Data items:
###

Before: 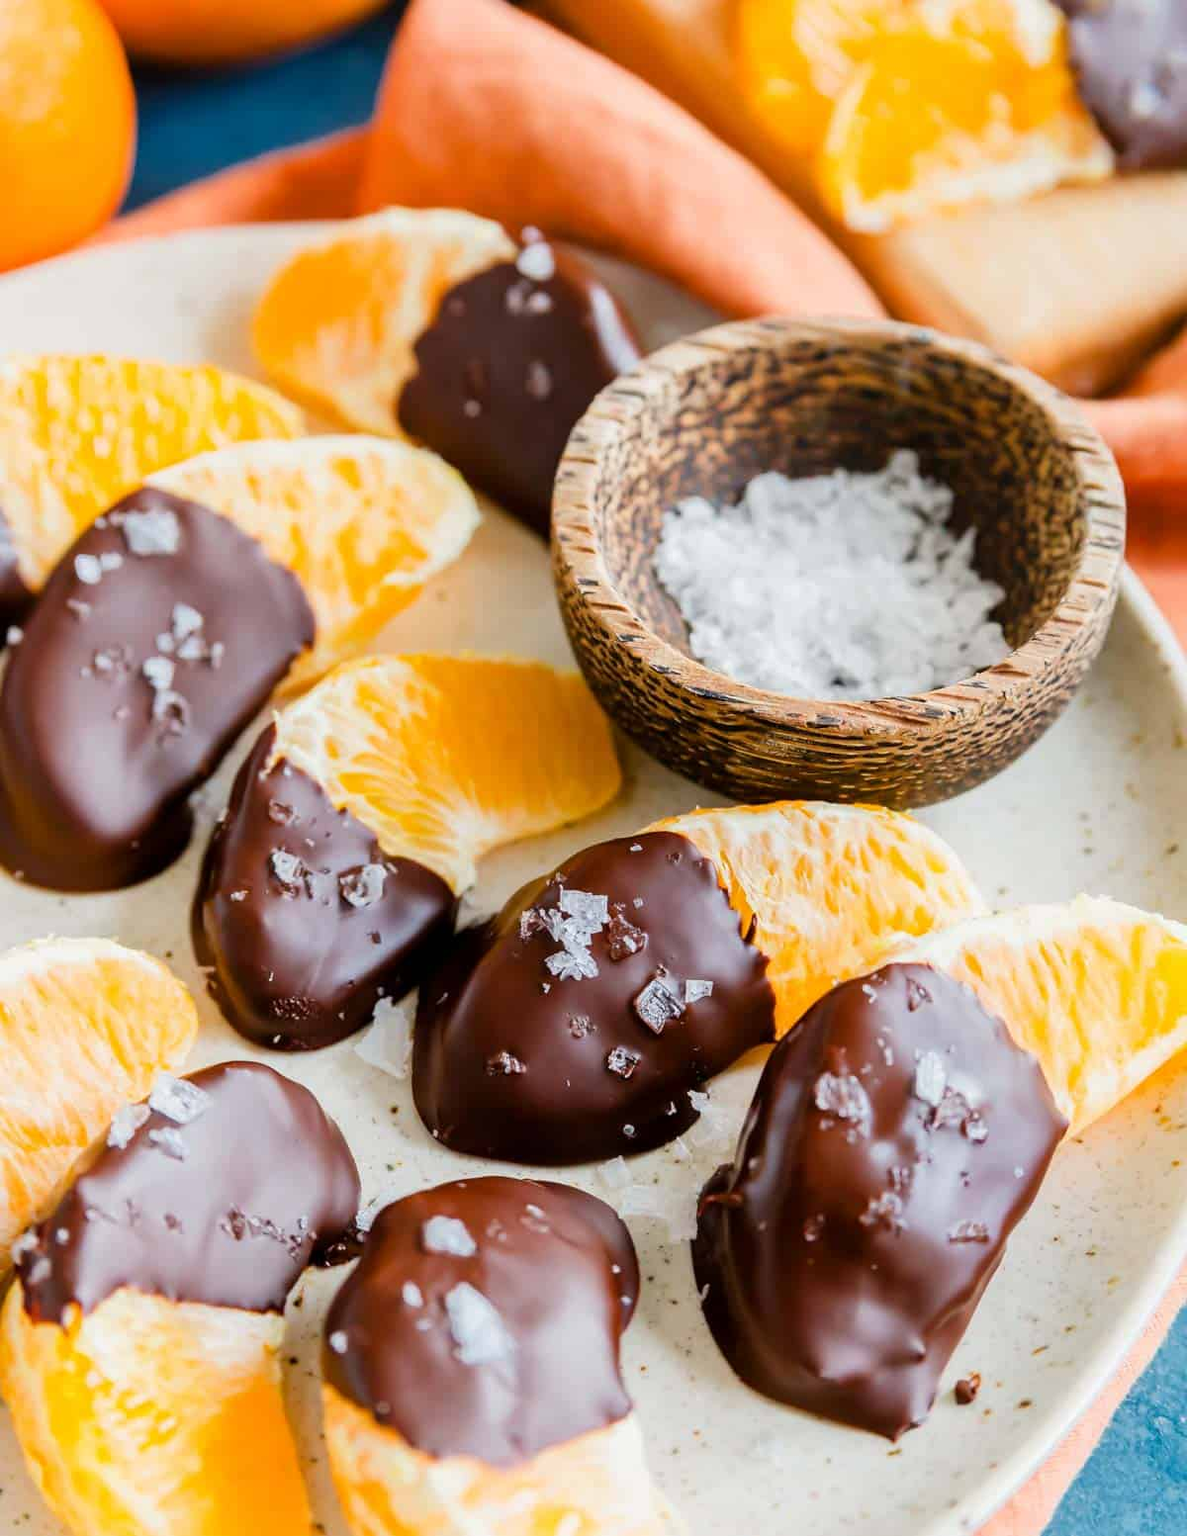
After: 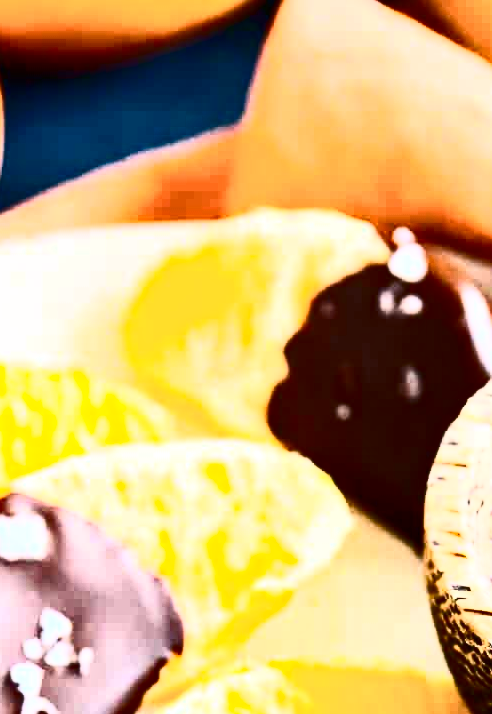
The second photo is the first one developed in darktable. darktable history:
haze removal: strength 0.301, distance 0.248, compatibility mode true, adaptive false
crop and rotate: left 11.249%, top 0.109%, right 47.729%, bottom 53.854%
contrast brightness saturation: contrast 0.921, brightness 0.195
exposure: black level correction 0.001, exposure 0.499 EV, compensate highlight preservation false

###

■ **WHAT IS REQUIRED**
Write out every line of the data above word for word, leaving out the pictures.

■ **TASK OUTPUT**
Before: 
After: 
The second photo is the first one developed in darktable. darktable history:
haze removal: strength 0.301, distance 0.248, compatibility mode true, adaptive false
crop and rotate: left 11.249%, top 0.109%, right 47.729%, bottom 53.854%
contrast brightness saturation: contrast 0.921, brightness 0.195
exposure: black level correction 0.001, exposure 0.499 EV, compensate highlight preservation false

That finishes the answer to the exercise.